Non una sola frase invece, ma intere biblioteche e media superstore, è quanto al riguardo ci offrono la letteratura, il cinema, la musica. E soprattutto a quest’ultima, come sempre, facciamo affidamento: dacché il suono è la voce dell’anima, difficilmente potremo fare a meno del gothic rock, quindi delle ammalianti voci sia maschili, che femminili, dei primigeni Sisters of Mercy (“in the temple of love you hide together, […] and the temple of love is falling down” – Temple of love, 1983), o della ridondante, misantropica psichedelia dei maestri Bauhaus (“all we ever wanted was everything, all we ever got was cold” – All We Ever Wanted Was Everything, 1982), guidati dal vampiresco Godfther of goth, Peter Murphy.

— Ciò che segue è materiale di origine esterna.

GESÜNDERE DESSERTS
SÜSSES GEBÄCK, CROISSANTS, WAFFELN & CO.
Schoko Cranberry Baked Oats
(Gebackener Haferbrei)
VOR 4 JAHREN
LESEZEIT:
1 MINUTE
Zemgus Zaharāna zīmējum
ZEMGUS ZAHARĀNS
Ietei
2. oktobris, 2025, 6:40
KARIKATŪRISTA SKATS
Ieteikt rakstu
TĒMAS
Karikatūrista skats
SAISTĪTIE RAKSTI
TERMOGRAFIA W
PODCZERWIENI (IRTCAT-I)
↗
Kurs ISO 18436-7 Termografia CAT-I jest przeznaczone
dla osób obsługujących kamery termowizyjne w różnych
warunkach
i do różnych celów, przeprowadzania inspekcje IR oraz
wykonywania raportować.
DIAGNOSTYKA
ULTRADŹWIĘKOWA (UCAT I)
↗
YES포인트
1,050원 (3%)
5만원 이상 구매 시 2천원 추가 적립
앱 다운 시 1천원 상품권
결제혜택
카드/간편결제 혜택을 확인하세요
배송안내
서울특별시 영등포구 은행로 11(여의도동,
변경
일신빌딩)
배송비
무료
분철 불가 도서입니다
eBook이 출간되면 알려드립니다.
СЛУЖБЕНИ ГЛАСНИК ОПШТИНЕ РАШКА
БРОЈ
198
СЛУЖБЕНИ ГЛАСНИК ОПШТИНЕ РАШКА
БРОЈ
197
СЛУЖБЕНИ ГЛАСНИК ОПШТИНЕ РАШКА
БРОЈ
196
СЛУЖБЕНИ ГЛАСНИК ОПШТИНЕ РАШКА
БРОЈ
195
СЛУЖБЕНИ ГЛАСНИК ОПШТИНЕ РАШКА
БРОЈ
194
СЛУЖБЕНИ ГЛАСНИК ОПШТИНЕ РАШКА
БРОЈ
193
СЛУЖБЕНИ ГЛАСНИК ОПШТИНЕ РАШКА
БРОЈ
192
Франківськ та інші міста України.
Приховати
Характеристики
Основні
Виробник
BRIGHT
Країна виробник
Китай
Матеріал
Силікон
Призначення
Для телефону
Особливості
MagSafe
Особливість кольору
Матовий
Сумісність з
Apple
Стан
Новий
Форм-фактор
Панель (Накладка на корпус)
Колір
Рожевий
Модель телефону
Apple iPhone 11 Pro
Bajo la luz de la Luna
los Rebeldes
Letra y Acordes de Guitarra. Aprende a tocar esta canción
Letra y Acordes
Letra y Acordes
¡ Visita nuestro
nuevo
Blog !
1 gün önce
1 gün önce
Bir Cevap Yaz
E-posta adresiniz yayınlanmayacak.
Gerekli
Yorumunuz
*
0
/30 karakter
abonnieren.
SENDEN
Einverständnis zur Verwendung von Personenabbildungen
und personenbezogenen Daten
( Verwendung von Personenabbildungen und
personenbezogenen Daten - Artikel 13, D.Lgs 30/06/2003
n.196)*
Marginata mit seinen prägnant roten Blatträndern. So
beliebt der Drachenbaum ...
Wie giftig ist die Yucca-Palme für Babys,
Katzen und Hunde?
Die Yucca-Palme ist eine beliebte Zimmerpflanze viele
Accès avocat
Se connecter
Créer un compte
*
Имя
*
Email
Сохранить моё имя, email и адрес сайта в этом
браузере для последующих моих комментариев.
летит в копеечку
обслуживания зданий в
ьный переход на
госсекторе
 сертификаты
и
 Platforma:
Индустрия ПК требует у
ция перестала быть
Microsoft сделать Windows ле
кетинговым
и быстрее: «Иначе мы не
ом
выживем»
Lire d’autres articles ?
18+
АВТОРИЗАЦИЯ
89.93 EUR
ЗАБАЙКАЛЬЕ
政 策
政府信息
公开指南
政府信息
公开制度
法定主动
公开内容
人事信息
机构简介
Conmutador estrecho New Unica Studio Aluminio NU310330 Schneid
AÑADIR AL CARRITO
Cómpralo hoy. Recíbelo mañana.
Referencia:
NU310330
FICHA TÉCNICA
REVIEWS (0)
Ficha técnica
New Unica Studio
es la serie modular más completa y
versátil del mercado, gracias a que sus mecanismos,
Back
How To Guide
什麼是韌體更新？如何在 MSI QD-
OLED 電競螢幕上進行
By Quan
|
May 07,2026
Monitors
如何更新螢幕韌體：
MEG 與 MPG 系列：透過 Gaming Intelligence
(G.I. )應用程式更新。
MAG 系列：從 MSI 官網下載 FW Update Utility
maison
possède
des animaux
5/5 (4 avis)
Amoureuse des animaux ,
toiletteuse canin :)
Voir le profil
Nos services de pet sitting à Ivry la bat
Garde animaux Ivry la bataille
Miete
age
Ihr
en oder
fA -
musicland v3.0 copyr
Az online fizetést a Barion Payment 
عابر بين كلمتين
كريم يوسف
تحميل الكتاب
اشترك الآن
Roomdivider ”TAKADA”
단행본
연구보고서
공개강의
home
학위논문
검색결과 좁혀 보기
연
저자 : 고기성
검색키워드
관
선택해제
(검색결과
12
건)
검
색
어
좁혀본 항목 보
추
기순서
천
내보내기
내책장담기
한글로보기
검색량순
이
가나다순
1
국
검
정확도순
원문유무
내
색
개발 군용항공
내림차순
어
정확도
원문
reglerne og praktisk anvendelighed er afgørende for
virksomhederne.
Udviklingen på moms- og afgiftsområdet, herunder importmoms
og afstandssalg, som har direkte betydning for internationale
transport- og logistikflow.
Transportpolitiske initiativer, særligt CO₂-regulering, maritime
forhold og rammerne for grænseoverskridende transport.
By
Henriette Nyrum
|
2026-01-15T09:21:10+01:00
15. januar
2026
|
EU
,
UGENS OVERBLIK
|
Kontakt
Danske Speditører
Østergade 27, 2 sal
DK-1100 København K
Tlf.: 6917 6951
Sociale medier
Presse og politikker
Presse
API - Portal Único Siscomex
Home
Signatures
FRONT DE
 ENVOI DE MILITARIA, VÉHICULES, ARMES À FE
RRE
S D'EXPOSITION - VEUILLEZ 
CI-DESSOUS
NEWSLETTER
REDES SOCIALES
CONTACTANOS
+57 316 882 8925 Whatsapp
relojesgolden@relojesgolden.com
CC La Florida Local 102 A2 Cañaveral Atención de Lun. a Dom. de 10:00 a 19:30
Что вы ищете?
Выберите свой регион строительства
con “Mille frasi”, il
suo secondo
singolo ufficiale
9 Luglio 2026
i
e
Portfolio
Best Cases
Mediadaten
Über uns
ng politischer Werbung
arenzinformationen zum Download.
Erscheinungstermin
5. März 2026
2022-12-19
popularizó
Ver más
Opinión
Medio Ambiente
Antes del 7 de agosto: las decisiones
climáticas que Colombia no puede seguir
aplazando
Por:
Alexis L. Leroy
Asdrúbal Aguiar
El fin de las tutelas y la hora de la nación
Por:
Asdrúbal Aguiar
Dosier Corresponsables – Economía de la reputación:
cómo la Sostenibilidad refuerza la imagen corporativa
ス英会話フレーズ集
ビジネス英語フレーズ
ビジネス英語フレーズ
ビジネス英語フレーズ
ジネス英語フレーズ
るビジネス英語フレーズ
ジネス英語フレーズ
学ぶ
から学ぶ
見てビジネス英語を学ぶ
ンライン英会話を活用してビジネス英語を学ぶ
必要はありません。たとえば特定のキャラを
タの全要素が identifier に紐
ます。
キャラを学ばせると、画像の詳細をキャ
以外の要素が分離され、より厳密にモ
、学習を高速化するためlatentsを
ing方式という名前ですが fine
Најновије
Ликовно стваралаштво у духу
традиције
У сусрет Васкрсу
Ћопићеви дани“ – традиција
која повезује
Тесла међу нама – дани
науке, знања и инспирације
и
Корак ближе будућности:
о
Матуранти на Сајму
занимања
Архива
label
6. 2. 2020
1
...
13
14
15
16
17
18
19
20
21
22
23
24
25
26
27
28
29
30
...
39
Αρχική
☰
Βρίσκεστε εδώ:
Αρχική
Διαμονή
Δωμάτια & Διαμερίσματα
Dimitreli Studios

Generata, non dimentichiamolo, dal seminale ma immarcescibile post-punk di bands quali i Joy Division del compianto Ian Curtis, i primissimi The Cure e i Siouxsie and the Banshees di Siouxsie Sioux e Steven Severin, l’ondata gothic sembra non avere termine: se è vero che nel tempo sono cambiati modi ed interpreti, vero è anche che il nucleo interno di questo genere non cede il passo al freddo, sebbene questo sia alla lunga anche il suo destino, come quello di ogni forma vivente.

Da questi presupposti scaturisce tutto ciò che di nuovo, rinnovato, moderno abbiamo visto evolversi nei decenni: dai “tre tenori” del gothic metal inglese (My Dying Bride – Paradise Lost – Anathema), al Love and Suicide rock/metal finnico (Sentenced, HIM), alle varie evoluzioni a spasso per il mondo: Tiamat e Katatonia in Svezia, Theatre of Tragedy in Norvegia, Type O Negative negli USA, Rotting Christ in Grecia, Moonspell in Portogallo, solo per citarne alcuni; anche in Italia abbiamo una folta schiera di rappresentanti del genere, influenzati in maniera piuttosto variegata, tra cui Novembre, Cadaveria, Theatres des Vampires, Opera IX, e i pluriacclamati Lacuna Coil, universalmente conosciuti dopo il 2002, anno di Comalies.

Noi restiamo però in ambito portoghese, per andare a spulciare ancora una volta nella discografia di una delle bands che più ha ribaltato, rivisitato, goduto del concetto di goth, fino alla “celebrazione” nel bonus disc allegato all’album “Alpha Noir” del 2012, quell’“Omega White” che tanto sa di Tiamat, Anathema, Paradise Lost.

Our seals were so easily broken

Our hopes were so silently crushed

Still our hearts can’t be broken

Still our hearts will hold

 ‘Cause once we were kings

Made friends with the beast

And thus we shall fall

And thus we shall see

What the future brings

New tears eve

 

Anche qui, veniamo travolti da una sorta di silenti disperazione e rassegnazione, nonostante una forza d’animo ancora viva, la stessa che ci permetteva di essere ‘kings’ ed essere amici della bestia, quella stessa esistenziale bestia che ora ci divora, nell’attesa di vedere cosa il futuro ci riserva (il brano è dedicato a Peter Steele, cantante dei Type O Negative, scomparso nel 2010).

Siamo al 5 gennaio, 2023: facciamo in modo che sia l’alba di un anno migliore, non l’alba di una nuova lacrima.